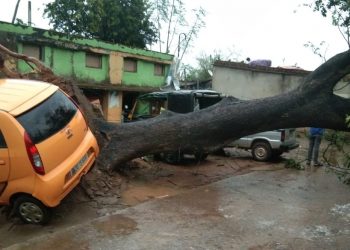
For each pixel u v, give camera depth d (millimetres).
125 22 25359
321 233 5660
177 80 26766
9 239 5512
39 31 18406
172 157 10289
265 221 6113
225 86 20969
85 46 20438
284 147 11078
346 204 7070
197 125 8305
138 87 23703
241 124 8258
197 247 5133
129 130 8555
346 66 7809
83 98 8758
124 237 5422
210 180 8836
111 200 6988
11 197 5734
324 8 9477
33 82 6531
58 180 5602
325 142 15070
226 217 6262
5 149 5477
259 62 22984
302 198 7430
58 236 5449
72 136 6156
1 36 17078
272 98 8359
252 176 9250
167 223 5957
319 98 8008
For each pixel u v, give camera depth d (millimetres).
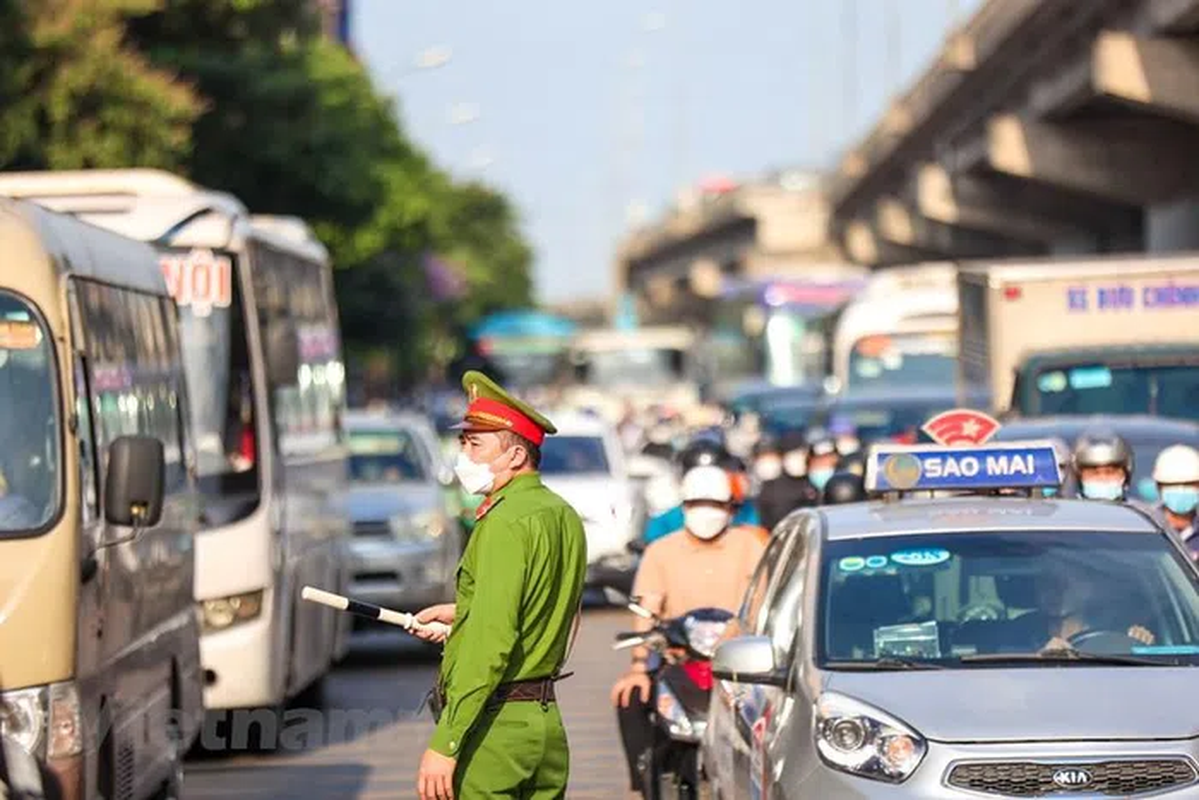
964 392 57500
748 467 49719
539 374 187125
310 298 46000
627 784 33156
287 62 92875
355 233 99312
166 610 28594
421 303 152250
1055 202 134500
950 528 22859
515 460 19031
============
**Goal of the exercise:** Could you write out the whole listing exactly, dropping the pictures?

**Task response:**
For each pixel u v, give camera depth d (millimetres).
125 22 25359
321 233 5660
177 80 26766
9 239 5512
39 31 18406
172 157 10289
265 221 6113
225 86 20969
85 46 20438
284 147 11078
346 204 7070
197 125 8305
138 87 23703
241 124 8258
197 247 5133
129 130 8555
346 66 7809
83 98 8758
124 237 5422
210 180 8836
111 200 6988
11 197 5734
324 8 9477
33 82 6531
58 180 5602
325 142 15070
226 217 6262
5 149 5477
259 62 22984
302 198 7430
58 236 5449
72 136 6156
1 36 17078
272 98 8359
252 176 9250
167 223 5957
319 98 8008
For each pixel u v, give camera depth d (millimetres).
964 392 57500
748 467 49719
539 374 187125
310 298 46000
627 784 33156
287 62 92875
355 233 99312
166 610 28594
421 303 152250
1055 202 134500
950 528 22859
515 460 19031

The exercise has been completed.